(Beginning of THE DATA)

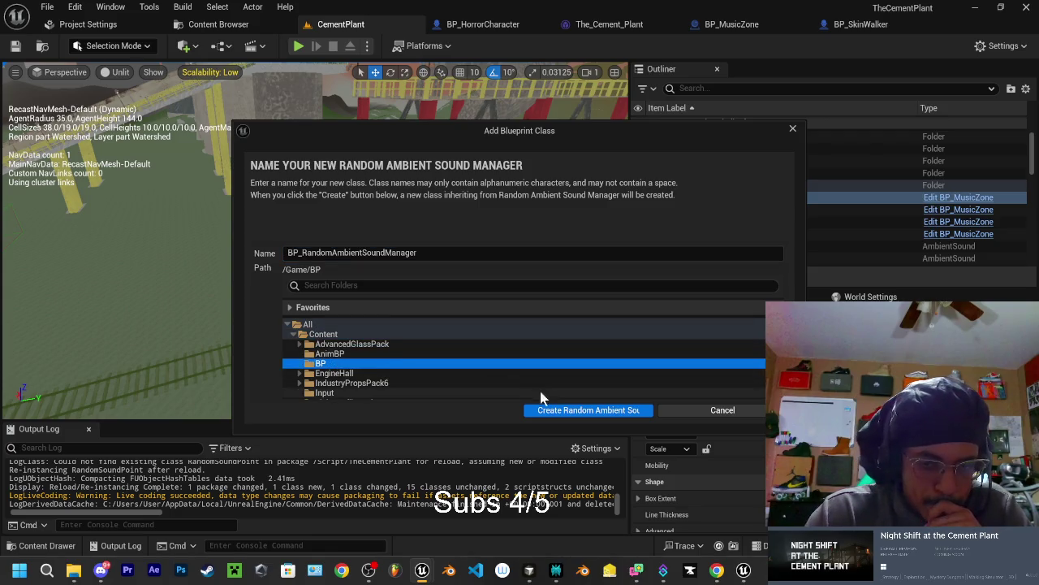
pyautogui.click(560, 411)
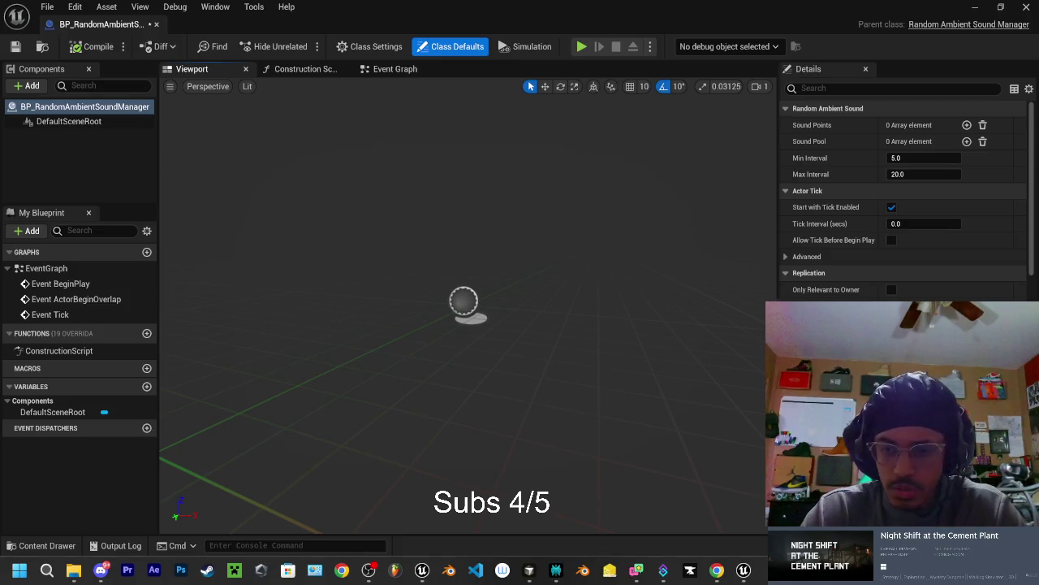
# Check the Blueprint defaults (empty Sound Points and Sound Pool, intervals 5.0–20.0), then return to Cursor.
pyautogui.scroll(-15, 901, 203)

(End of THE DATA)

◆ ABOUT THIS EXERCISE
Which of the lines in the data contain the string "pyautogui"? Return each one.

◆ FINISHED EXERCISE
pyautogui.click(560, 411)
pyautogui.scroll(-15, 901, 203)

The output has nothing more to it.